Meskipun negara-negara Arab, termasuk Indonesia mengaku mengecam dan menolak ambisi AS tersebut, namun faktanya kecaman mereka hanyalah sekadar retorika saja. Pada hakikatnya, negara mereka masih tersandera secara politik, militer, dan ekonomi. Mesir dan Yordania, misalnya, sangat bergantung pada dukungan ekonomi AS. Menurut data Departemen Luar Negeri AS, sejak 1978 AS telah memberi Mesir lebih dari US$50 miliar untuk bantuan militer dan US$30 miliar untuk ekonomi. Yordania telah menerima lebih dari US$1 miliar tiap tahunnya selama beberapa tahun terakhir. AS bahkan menegaskan akan meningkatkan tekanan pada Yordania dan Mesir, termasuk dengan memberikan ancaman sanksi keuangan saat Trump menyatakan komitmennya untuk “membeli dan memiliki” Gaza. Adapun Arab Saudi, justru menyetujui ide Trump tentang “Rivieria Timur Tengah” di Gaza meskipun menolak pengusiran warga Gaza.

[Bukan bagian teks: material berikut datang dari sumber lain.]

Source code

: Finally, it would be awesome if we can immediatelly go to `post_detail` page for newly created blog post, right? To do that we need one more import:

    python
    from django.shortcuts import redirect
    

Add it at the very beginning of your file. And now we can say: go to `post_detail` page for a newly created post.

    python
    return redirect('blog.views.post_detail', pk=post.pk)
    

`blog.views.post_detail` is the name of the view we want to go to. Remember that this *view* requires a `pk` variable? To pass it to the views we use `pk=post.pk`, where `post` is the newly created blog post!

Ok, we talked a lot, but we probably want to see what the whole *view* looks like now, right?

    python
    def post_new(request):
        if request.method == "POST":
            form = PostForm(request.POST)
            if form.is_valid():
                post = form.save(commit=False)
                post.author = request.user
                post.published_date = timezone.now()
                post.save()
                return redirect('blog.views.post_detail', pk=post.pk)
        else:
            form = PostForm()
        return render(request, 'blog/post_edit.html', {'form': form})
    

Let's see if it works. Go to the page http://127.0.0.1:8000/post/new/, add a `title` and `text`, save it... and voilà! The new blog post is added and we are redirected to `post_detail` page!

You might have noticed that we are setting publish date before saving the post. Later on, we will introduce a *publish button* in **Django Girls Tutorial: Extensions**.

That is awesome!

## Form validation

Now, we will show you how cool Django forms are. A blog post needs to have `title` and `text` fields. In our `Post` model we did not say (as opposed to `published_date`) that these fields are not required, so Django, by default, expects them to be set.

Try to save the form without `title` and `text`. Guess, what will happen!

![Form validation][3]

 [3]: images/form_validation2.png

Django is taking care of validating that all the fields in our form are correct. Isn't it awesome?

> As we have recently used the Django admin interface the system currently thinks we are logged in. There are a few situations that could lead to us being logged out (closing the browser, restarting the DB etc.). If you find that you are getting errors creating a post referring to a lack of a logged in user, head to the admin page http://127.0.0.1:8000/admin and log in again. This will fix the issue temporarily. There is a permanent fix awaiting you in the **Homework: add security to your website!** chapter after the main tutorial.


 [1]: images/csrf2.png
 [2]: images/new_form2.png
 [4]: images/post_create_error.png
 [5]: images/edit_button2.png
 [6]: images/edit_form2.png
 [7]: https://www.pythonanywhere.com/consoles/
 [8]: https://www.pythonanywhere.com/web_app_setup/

Dengan kemampuan militer, politik, dan ekonomi yang besar ini, AS mengintervensi seluruh negara yang ada di dunia, mencoba untuk mengelola politik hegemoni atas politik seluruh dunia tanpa kecuali. AS bahkan mampu menyulut krisis di wilayah-wilayah yang konflik dengan cara membuat klasifikasi-klasifikasi baru untuk berbagai negara. Seperti misalnya negara-negara poros kejahatan (evil axis) ataupun negara-negara pendukung terorisme. AS mewajibkan dunia untuk berpihak kepadanya atau kepada teroris, tidak boleh memilih tidak berpihak pada keduanya.

Demikianlah, watak kapitalisme sekuler yang serakah dan menghalalkan segala cara telah menjadi nafas dan identitas yang mendarah daging bagi AS. Alhasil, di bawah hegemoninya, dunia akan terus-menerus dibayangi teror.

Hingga saat ini, belum ada penguasa muslim yang benar-benar sadar dan berani menentang AS secara nyata. Alih-alih melakukan perlawanan, mereka lebih fokus melindungi kepentingan pribadi dan kelompoknya masing-masing. Penyakit wahn (cinta dunia dan takut akan kematian) membuat mereka cenderung mencari aman dan lebih memilih menjadi kaki tangan AS untuk menindas negeri dan rakyatnya sendiri.

Kesombongan AS hanya akan tumbang di hadapan negara adidaya baru yang memiliki kekuatan lebih besar atau minimal setara dengannya. Satu-satunya calon adidaya yang akan menjadi pesaing AS adalah negara Islam (Khilafah) yang menerapkan Islam secara kaffah. Ideologi Islam yang berasal dari Sang Pencipta adalah satu-satunya ideologi yang benar, yang mampu membawa manusia pada kehidupan yang aman dan sejahtera.